I bought a cider press at an auction last week. I am really excited to make apple cider this fall. The last two years, I had a bumper crop of apples. That sounds like gallons and gallons of cider to me.
But now I am wondering if I should put the cider press back up for sale. You see, my apple trees were in full bloom before the end of March when temperatures hit 90 degrees.
Then it dipped to 27 degrees earlier this week. A handy chart I found warns that fruit loss begins at 28 degrees, and if it hits 25 degrees, a near total loss occurs.
A lot of people are talking about the strange weather this spring. Come to think of it, a lot of people were talking about the weather last spring too.
That is when unexpected rain flooded thousands of acres of farmland along the Missouri river, and forced the closure of a key bridge between Nebraska and Iowa just 10 miles from my office at the Center for Rural Affairs in Lyons, Nebraska. The cropland stayed under water all summer. The bridge stayed closed too, forcing many residents of the the small river town to add 60 miles to their daily commute.
To be sure, a mix of factors contributes to every weather event, and early research indicates that climate change was only one factor contributing to the warm temperatures this spring.
Taken together, though, these experiences are painting a picture of the sort of challenges we can expect to face as climate change intensifies.

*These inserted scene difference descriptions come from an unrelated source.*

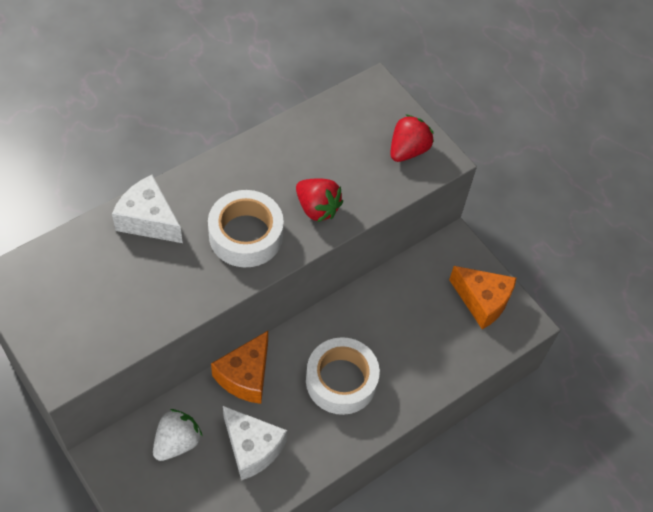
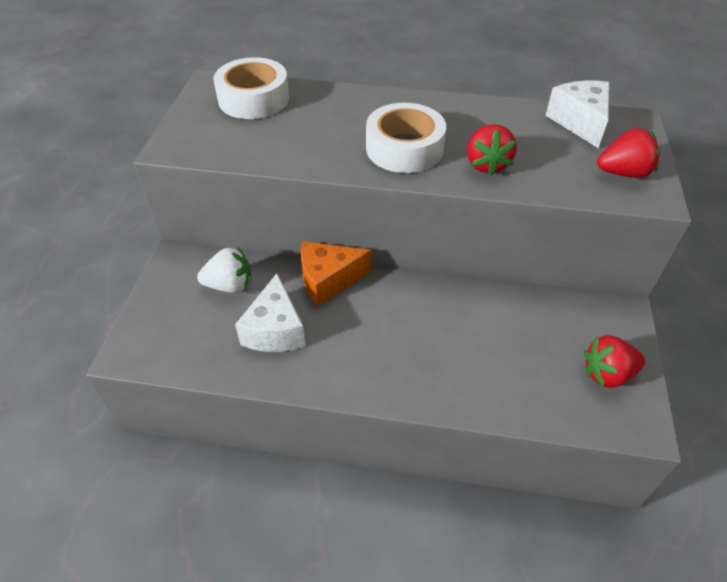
camera: 50 degrees right, 10 degrees down
(148, 220) = (343, 103): white cheese -> white cheese (579, 122)
(341, 380) = (400, 338): white tape -> white tape (253, 99)
(482, 301) = (607, 374): orange cheese -> red strawberry

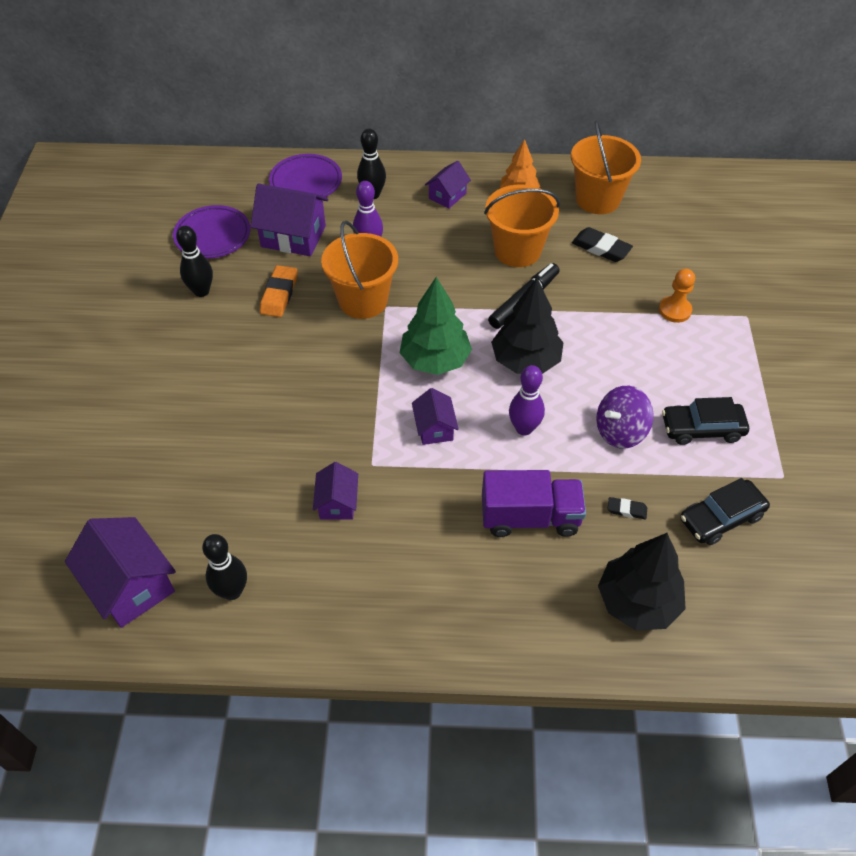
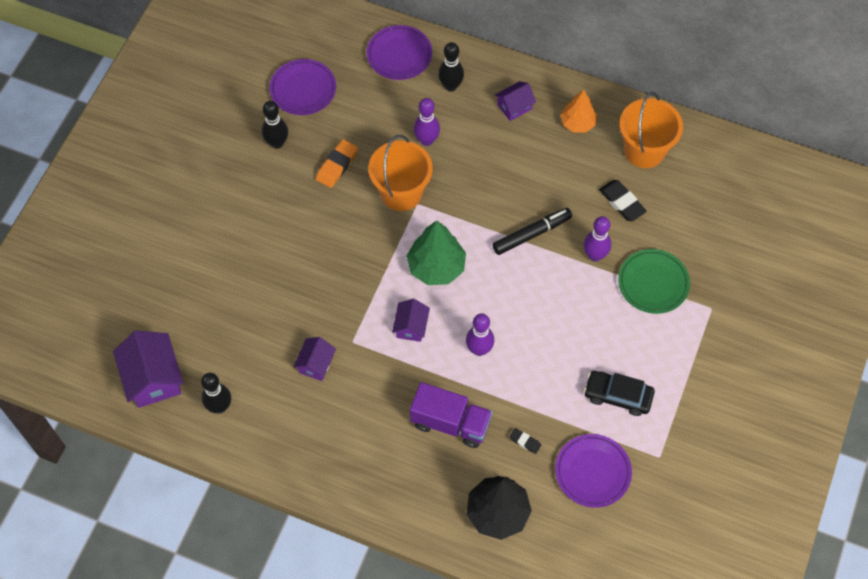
camera: 20 degrees right, 10 degrees up
(293, 236) = (368, 110): purple house -> none
(517, 251) = (549, 183): orange bucket -> none
(525, 361) = (507, 290): black tree -> none
(600, 302) = (595, 255): none -> purple bowling pin
(620, 431) = (552, 376): purple spinning top -> none
(675, 310) = (653, 283): orange pawn -> green plate
(721, 518) = (592, 472): black car -> purple plate

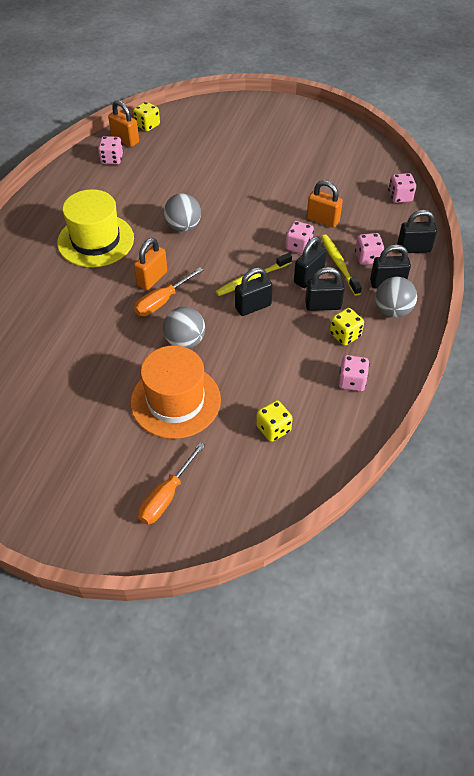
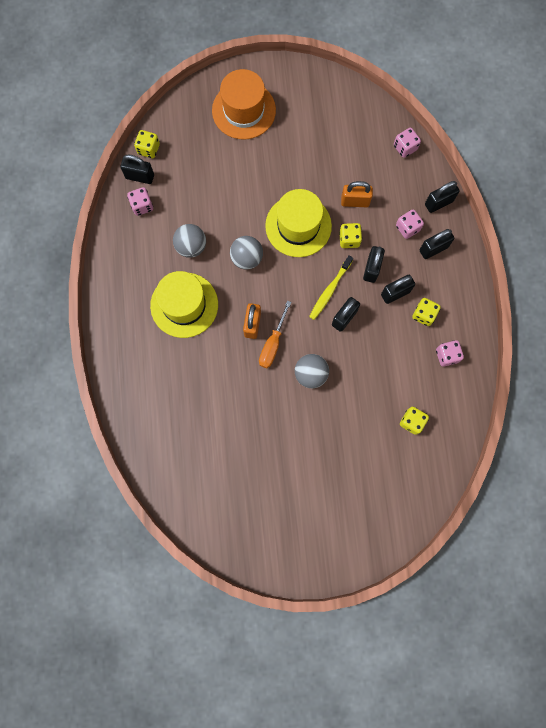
camera: 25 degrees left, 25 degrees up
(125, 140) = (140, 176): orange padlock -> black padlock
(166, 496) = (367, 508): orange screwdriver -> none
(175, 401) = (332, 430): orange hat -> orange hat (244, 110)
(252, 219) = (298, 226): none -> yellow hat
(298, 246) = (349, 239): pink dice -> yellow dice
(339, 264) = (389, 245): yellow toothbrush -> none
(392, 311) = (448, 275): grey ball -> grey ball (191, 246)

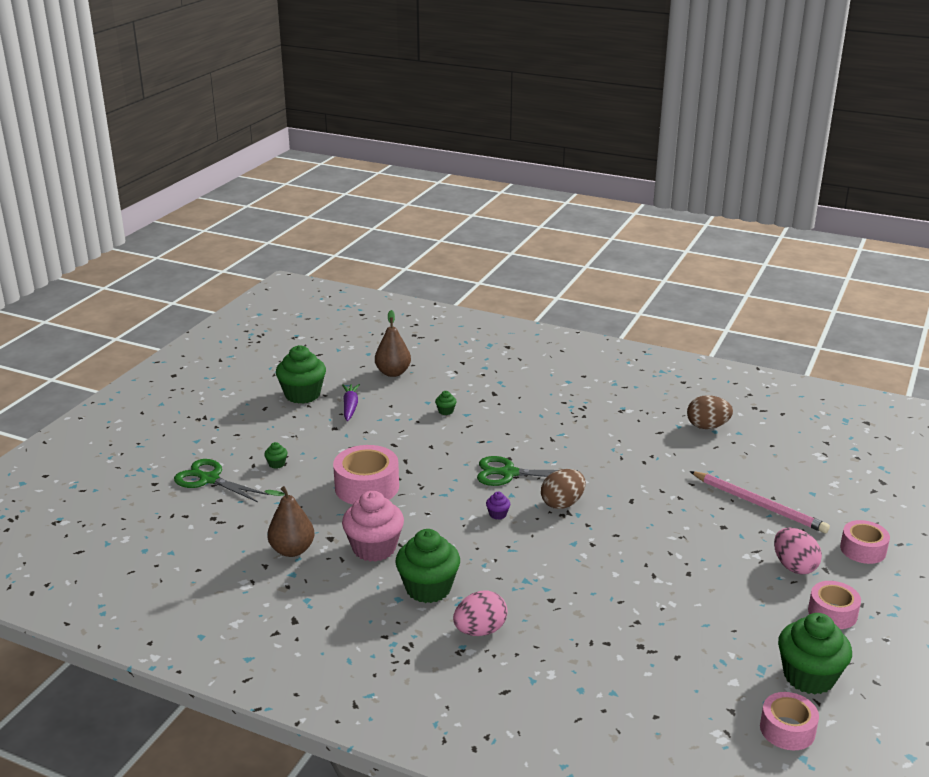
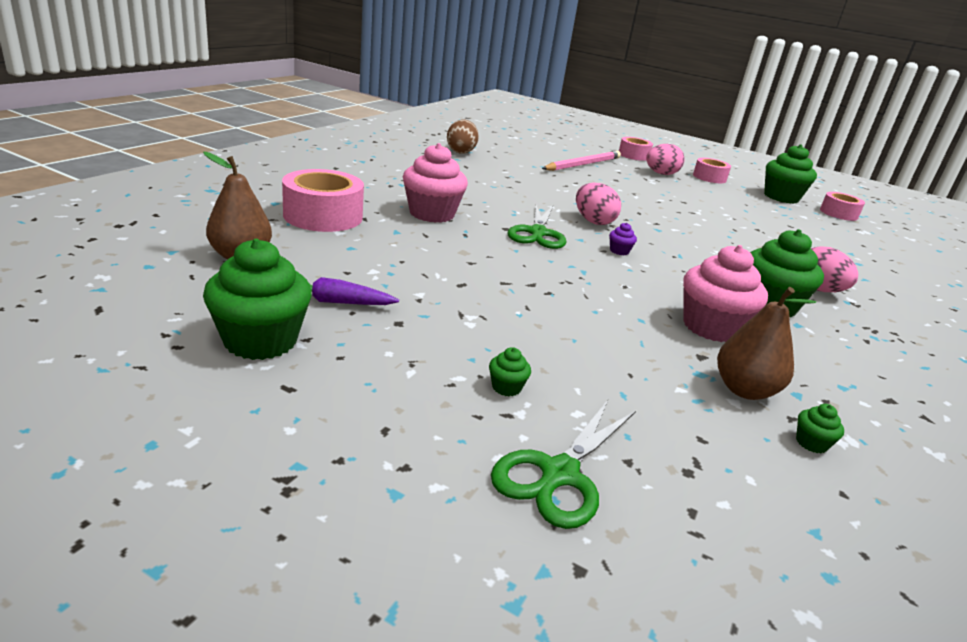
camera: 90 degrees left, 0 degrees up
(367, 487) = (572, 316): pink tape -> pink tape (323, 216)
(446, 411) = (383, 241): green cupcake -> green cupcake (811, 443)
(513, 424) = (432, 214): none -> pink cupcake
(562, 503) = (593, 221): brown egg -> pink egg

The risks to our communities, and to agriculture in particular, are significant. Last year some corn and bean farmers in our county lost their entire crop to flooding. The two farm families who operate our local wineries were probably up late worrying about their fruit trees and grape vines as the temperatures fell on Tuesday.
When farmers we know suffer a crop loss from extreme weather, the political objection to acting on climate change seems dimmer in comparison.
There is a great moral risk in continuing to treat climate change as a political issue. Our communities and our farms are on the line. Out of respect for future generations, it is far past time to set politics aside and take reasonable action.
That is why it is time for farmers and rural people of conscious to step forward and lead. We know some farmers are already concerned. And a recent poll of farmers in Iowa found that 68 percent believe climate change is real and 45 percent believe human activity is a contributing factor.
We are stepping up our efforts too. In CFRA’s newsletter in June, we will run a feature on climate change, the challenges facing our communities and actions we can take. In early summer, we will issue a major new report on carbon, climate and agriculture.
We know that it will not always be easy. But the issue demands our leadership. For we must not allow political division to stand in the way of protecting our children and grandchildren from the risk of a changing climate.